The COBRA extension period most often applicable is the 18 month
period provided for qualifying events due to termination of employment or
loss of employment hours.[3]
When the qualifying event is due to the death of the employee, divorce or
legal separation, or the end of a child’s dependency, the COBRA extension
period available to the employee’s spouse or child is 36 months.[4]
Further, the usual 18 month COBRA period for loss of employment or loss of
employment hours can be extended in certain circumstances.
If another qualifying event occurs within 18 months of termination
of employment or a loss of employment hours, the COBRA extension period is
doubled to 36 months. This period begins on the date of the initial
termination or loss of hours.[5]
An 18 month COBRA extension following loss of employment or
employment hours can also be extended to 29 months, provided the qualified
employee is determined to have become disabled under the Social Security Act
within 60 days from the inception of a COBRA extension period, and the
employer receives notice of the disability determination before the
expiration of the initial 18 month extension period.[6]

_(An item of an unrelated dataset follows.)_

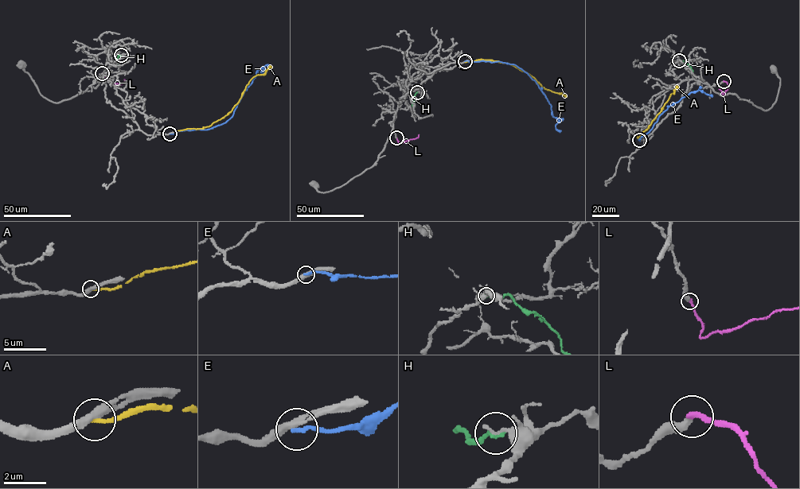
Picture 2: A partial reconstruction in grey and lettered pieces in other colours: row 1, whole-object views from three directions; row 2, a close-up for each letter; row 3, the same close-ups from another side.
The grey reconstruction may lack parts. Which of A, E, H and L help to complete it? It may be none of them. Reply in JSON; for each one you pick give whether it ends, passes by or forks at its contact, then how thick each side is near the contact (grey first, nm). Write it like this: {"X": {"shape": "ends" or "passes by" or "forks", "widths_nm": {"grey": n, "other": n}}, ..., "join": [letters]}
{"L": {"shape": "ends", "widths_nm": {"grey": 400, "other": 260}}, "join": ["L"]}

During the 30th month after disability, the employee will become eligible for
Medicare if the disability determination resulted in his or her eligibility
for Social Security Disability Insurance (SSDI).
Following a COBRA election, once the employee or other qualified
beneficiary becomes eligible for Medicare, or obtains coverage under another
GHP with no applicable pre-existing condition exclusion, that person’s COBRA
extension period will end.[7]
However, if an employee or other qualified beneficiary is eligible for
Medicare or is covered under another GHP before a qualifying event
occurs, that person will be entitled to the full applicable COBRA extension
period, in spite of other coverage.[8]
Further, if the qualifying event is due to a loss of employment or loss of
hours and the qualifying event occurs within 18 months after an employee
becomes entitled to Medicare, the employee’s spouse and dependent children
will have an extended COBRA period of 36 months.[9]

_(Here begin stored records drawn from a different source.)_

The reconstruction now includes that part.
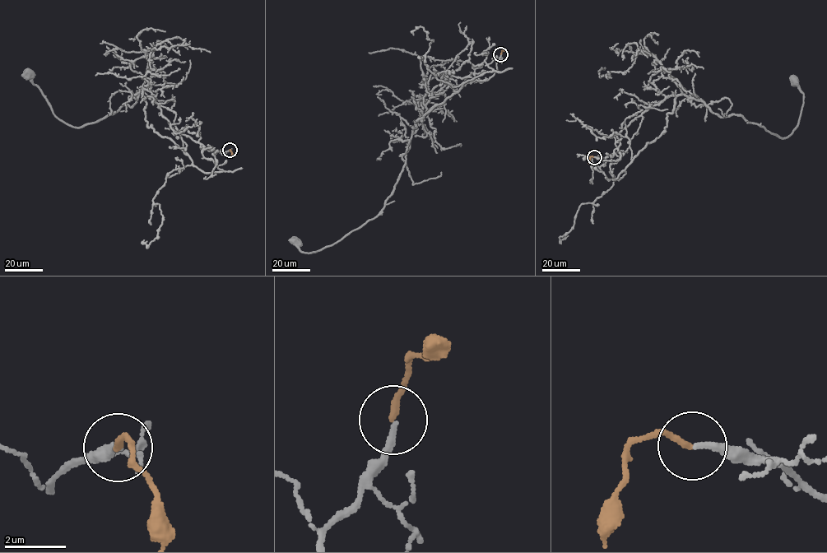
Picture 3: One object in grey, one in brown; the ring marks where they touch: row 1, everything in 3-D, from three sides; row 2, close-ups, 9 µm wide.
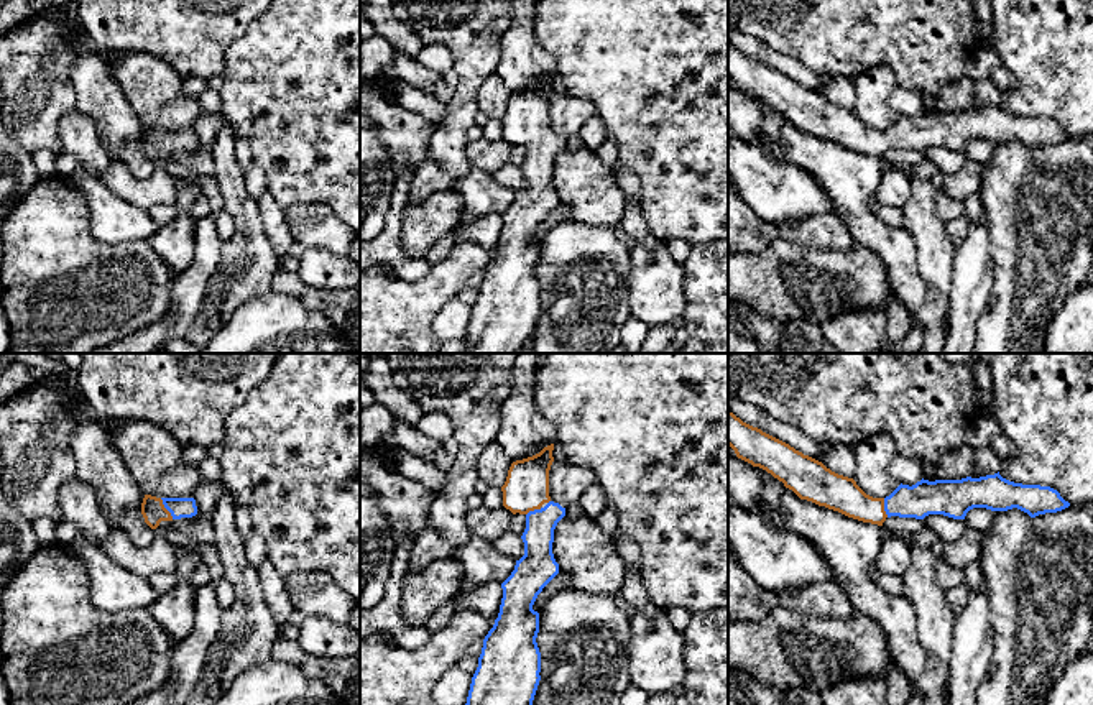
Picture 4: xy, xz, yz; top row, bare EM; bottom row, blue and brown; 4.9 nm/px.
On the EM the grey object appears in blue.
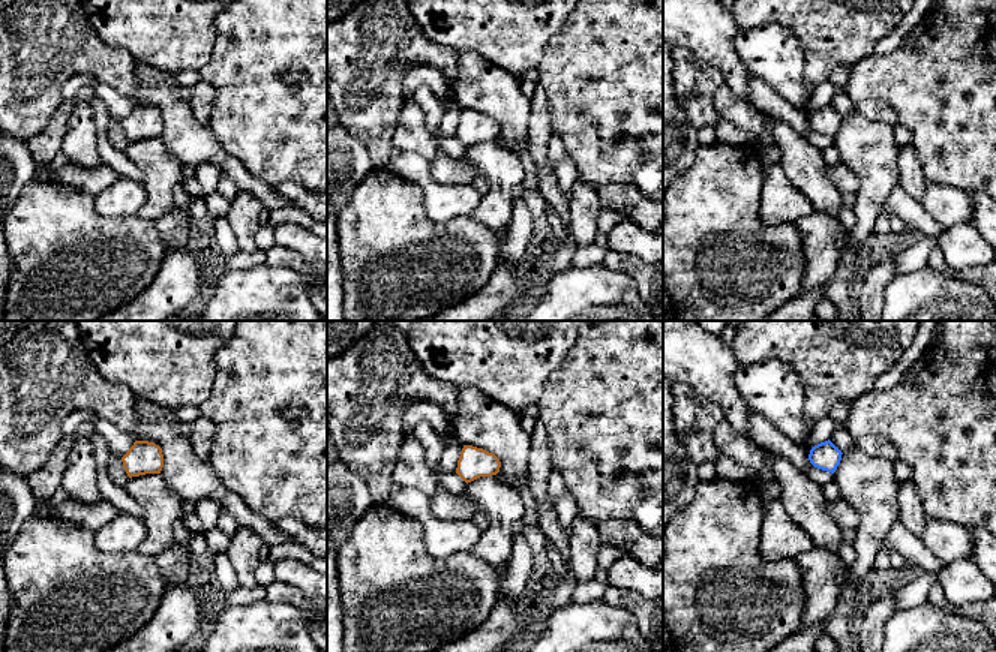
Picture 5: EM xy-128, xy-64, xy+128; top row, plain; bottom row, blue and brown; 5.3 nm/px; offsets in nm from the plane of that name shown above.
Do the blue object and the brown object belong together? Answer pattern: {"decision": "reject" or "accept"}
{"decision": "accept"}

In IRS Announcement 98-22, the IRS verified that a group health
plan is not permitted to cease making COBRA coverage available merely because
of other coverage (including Medicare) that began before the date of the
election for COBRA.[10]
However, other coverage, including Medicare, that began after the
COBRA election will permit COBRA to terminate coverage immediately.[11]

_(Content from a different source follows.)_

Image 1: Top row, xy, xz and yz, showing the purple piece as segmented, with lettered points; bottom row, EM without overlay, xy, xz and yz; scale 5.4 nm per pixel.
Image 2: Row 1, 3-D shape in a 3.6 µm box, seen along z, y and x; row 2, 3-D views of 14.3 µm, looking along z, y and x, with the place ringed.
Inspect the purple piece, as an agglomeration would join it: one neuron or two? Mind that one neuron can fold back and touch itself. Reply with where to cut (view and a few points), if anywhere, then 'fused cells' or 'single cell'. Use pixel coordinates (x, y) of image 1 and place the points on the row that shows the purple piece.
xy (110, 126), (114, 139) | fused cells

Three months later, in Geissal v. Moore Medical Corp.,[12]
the U.S. Supreme Court unanimously found that employers cannot deny COBRA
coverage to qualified beneficiaries who had other GHP coverage
before the date of their COBRA election.[13]
COBRA coverage can only be terminated if: (1) the qualified beneficiary gets
coverage under another GHP after the date of COBRA election; and (2)
the other GHP coverage does not limit or exclude the qualified
beneficiary from coverage for preexisting conditions.[14]
Like IRS Announcement 98-22, the holding in Geissal is
equally applicable in the cases where qualified beneficiaries become entitled
to Medicare. If they became entitled to Medicare before they elected COBRA
coverage, their COBRA coverage cannot be terminated due to Medicare
eligibility. The COBRA plan may only terminate based on entitlement to
Medicare if the qualified beneficiary becomes entitled to Medicare following
his or her COBRA election.[15]
HIPAA
Under HIPAA, a GHP is defined as a plan to provide health care to
employees, former employees, or their families by the employer.[16]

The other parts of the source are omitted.